Stored entries:
* * * * * * * * *
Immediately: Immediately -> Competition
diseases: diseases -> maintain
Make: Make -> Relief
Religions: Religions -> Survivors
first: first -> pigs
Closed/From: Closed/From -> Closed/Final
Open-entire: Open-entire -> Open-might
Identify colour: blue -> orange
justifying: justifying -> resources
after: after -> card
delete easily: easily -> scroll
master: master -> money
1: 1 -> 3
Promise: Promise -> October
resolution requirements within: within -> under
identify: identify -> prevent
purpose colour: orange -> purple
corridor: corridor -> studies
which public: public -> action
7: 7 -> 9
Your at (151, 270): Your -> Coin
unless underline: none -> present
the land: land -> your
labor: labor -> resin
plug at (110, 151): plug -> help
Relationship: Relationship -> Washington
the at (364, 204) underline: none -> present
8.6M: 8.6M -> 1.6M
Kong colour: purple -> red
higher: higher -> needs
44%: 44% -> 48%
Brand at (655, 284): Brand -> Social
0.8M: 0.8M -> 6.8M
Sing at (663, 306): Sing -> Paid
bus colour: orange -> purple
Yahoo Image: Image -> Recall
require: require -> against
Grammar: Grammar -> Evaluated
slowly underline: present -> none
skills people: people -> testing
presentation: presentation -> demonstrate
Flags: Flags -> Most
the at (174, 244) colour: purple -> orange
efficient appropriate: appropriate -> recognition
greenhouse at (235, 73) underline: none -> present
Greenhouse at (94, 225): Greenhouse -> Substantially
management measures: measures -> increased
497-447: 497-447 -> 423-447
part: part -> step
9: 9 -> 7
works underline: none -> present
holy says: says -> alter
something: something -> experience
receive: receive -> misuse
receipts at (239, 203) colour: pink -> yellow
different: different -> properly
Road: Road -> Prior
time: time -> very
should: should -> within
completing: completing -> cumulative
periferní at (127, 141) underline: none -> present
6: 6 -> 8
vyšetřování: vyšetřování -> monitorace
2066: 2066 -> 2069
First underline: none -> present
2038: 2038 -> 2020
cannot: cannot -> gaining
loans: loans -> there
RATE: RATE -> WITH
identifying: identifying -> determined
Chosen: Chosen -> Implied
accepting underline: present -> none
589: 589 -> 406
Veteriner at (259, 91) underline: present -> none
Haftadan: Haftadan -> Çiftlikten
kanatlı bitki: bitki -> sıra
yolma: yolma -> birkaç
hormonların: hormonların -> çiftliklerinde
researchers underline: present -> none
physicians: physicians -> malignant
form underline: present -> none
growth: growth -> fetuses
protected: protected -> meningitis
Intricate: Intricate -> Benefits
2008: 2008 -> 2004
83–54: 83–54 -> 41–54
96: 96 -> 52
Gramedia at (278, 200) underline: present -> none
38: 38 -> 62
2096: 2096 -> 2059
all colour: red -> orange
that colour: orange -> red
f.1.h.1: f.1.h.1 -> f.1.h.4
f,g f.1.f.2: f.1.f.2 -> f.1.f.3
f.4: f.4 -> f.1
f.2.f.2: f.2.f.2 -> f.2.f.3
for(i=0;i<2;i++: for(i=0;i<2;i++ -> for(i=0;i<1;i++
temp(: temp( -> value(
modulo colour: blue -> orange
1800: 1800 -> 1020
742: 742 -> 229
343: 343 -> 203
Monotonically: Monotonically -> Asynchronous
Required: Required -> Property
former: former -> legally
* * * * * * * * *
OBJECTIVE: Please reproduce the listing above with every "colour" swapped for "color", leaving everything else unchanged.

RESULT OF THE EXERCISE:
Immediately: Immediately -> Competition
diseases: diseases -> maintain
Make: Make -> Relief
Religions: Religions -> Survivors
first: first -> pigs
Closed/From: Closed/From -> Closed/Final
Open-entire: Open-entire -> Open-might
Identify color: blue -> orange
justifying: justifying -> resources
after: after -> card
delete easily: easily -> scroll
master: master -> money
1: 1 -> 3
Promise: Promise -> October
resolution requirements within: within -> under
identify: identify -> prevent
purpose color: orange -> purple
corridor: corridor -> studies
which public: public -> action
7: 7 -> 9
Your at (151, 270): Your -> Coin
unless underline: none -> present
the land: land -> your
labor: labor -> resin
plug at (110, 151): plug -> help
Relationship: Relationship -> Washington
the at (364, 204) underline: none -> present
8.6M: 8.6M -> 1.6M
Kong color: purple -> red
higher: higher -> needs
44%: 44% -> 48%
Brand at (655, 284): Brand -> Social
0.8M: 0.8M -> 6.8M
Sing at (663, 306): Sing -> Paid
bus color: orange -> purple
Yahoo Image: Image -> Recall
require: require -> against
Grammar: Grammar -> Evaluated
slowly underline: present -> none
skills people: people -> testing
presentation: presentation -> demonstrate
Flags: Flags -> Most
the at (174, 244) color: purple -> orange
efficient appropriate: appropriate -> recognition
greenhouse at (235, 73) underline: none -> present
Greenhouse at (94, 225): Greenhouse -> Substantially
management measures: measures -> increased
497-447: 497-447 -> 423-447
part: part -> step
9: 9 -> 7
works underline: none -> present
holy says: says -> alter
something: something -> experience
receive: receive -> misuse
receipts at (239, 203) color: pink -> yellow
different: different -> properly
Road: Road -> Prior
time: time -> very
should: should -> within
completing: completing -> cumulative
periferní at (127, 141) underline: none -> present
6: 6 -> 8
vyšetřování: vyšetřování -> monitorace
2066: 2066 -> 2069
First underline: none -> present
2038: 2038 -> 2020
cannot: cannot -> gaining
loans: loans -> there
RATE: RATE -> WITH
identifying: identifying -> determined
Chosen: Chosen -> Implied
accepting underline: present -> none
589: 589 -> 406
Veteriner at (259, 91) underline: present -> none
Haftadan: Haftadan -> Çiftlikten
kanatlı bitki: bitki -> sıra
yolma: yolma -> birkaç
hormonların: hormonların -> çiftliklerinde
researchers underline: present -> none
physicians: physicians -> malignant
form underline: present -> none
growth: growth -> fetuses
protected: protected -> meningitis
Intricate: Intricate -> Benefits
2008: 2008 -> 2004
83–54: 83–54 -> 41–54
96: 96 -> 52
Gramedia at (278, 200) underline: present -> none
38: 38 -> 62
2096: 2096 -> 2059
all color: red -> orange
that color: orange -> red
f.1.h.1: f.1.h.1 -> f.1.h.4
f,g f.1.f.2: f.1.f.2 -> f.1.f.3
f.4: f.4 -> f.1
f.2.f.2: f.2.f.2 -> f.2.f.3
for(i=0;i<2;i++: for(i=0;i<2;i++ -> for(i=0;i<1;i++
temp(: temp( -> value(
modulo color: blue -> orange
1800: 1800 -> 1020
742: 742 -> 229
343: 343 -> 203
Monotonically: Monotonically -> Asynchronous
Required: Required -> Property
former: former -> legally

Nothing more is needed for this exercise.